Luther heeft zijn verstaan van christelijke vrijheid vooral ontvouwd in het werk Freiheitsschrift (1520). Daarin stelt hij aan het begin dat een christenmens is een vrije heer over alle dingen en niemand onderdaan. Een christenmens is een dienstbare knecht van alle dingen en iedereen onderdaan (WA 7, 21, 1-4).

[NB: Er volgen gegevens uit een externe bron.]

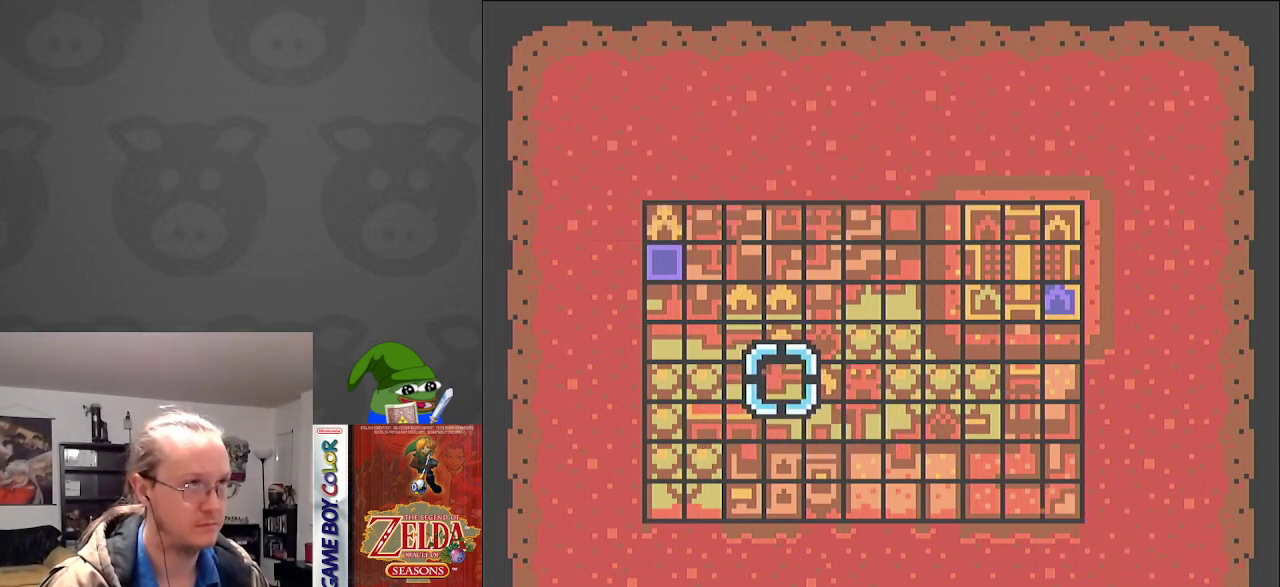
{"buttons": [], "events": [[67, "DPAD_UP", "up"]]}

Luther stelt dat deze vrijheid een nieuw geschonken werkelijkheid is. Deze vrijheid is geestelijk, omdat zij alleen dat is, waar het Woord van God door de Geest gehoord en geloofd wordt. De vrijheid is waar omdat de mens niet meer door knechtschap aan de zonde, door te proberen door eigen werken zalig te worden, is gebonden, maar dat de mens nu God de eer kan geven. Deze vrijheid is ook christelijk omdat de mens door de verkondiging van wet en evangelie van zichzelf bevrijdt wordt, in hoe Christus met Zijn goddelijke gaven in plaats van de zondaar gaat staan. Dit is de vrolijke ruil.

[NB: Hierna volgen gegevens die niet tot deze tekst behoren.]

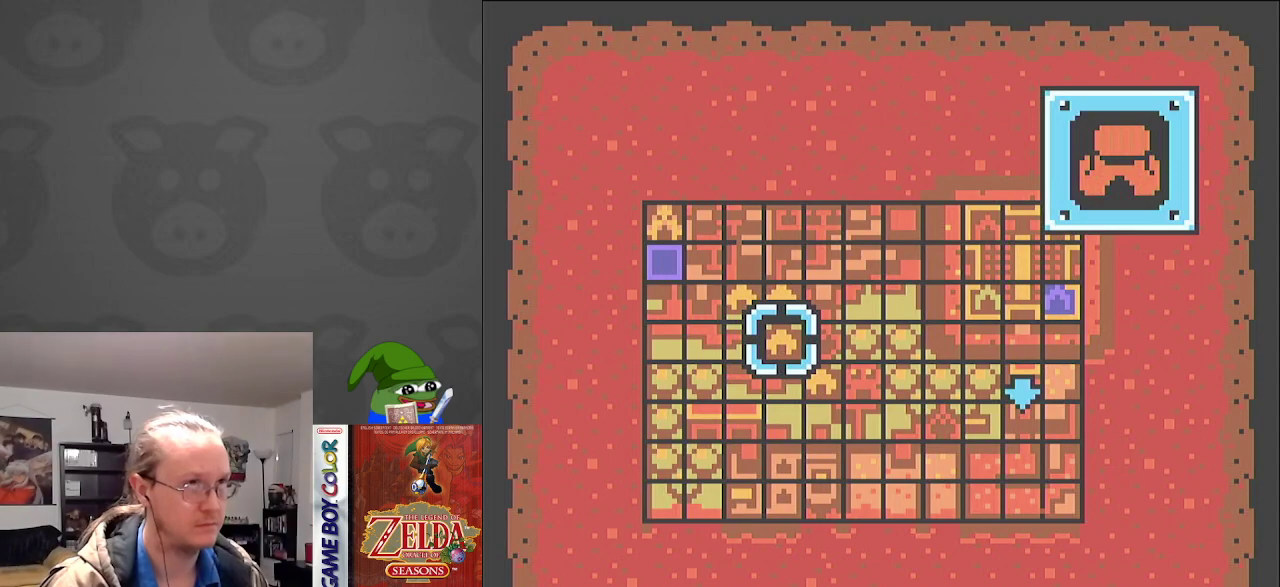
{"buttons": [], "events": [[183, "A", "down"], [383, "A", "up"]]}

Door zijn koningschap is de christen nu heer over de dood, leven, zonde en meer, zodat alles hem tot heil dient. Door zijn priesterschap kan hij alles bereiken bij God. Wel kan de christen de geestelijke gaven in deze wereld slechts in aanvang ontvangen.
Luther kan vrijheid gelijkstellen aan geloven. De christen, die door het geloof in vrije knechtschap uit vrije liefde de meest vrije werken die aangenaam zijn voor God en de behoefte van anderen. Daarbij volgt de vrije christen het voorbeeld van Christus, verplaatst zich in de plaats van de naaste en kan alleen maar willen dat zijn medemens ook tot het heil komt.
(Bron: V. Leppin & G. Schneider-Ludorff (red.), Das Luther-Lexikon (Regensburg: Bückle & Böhm 2014), 226-227)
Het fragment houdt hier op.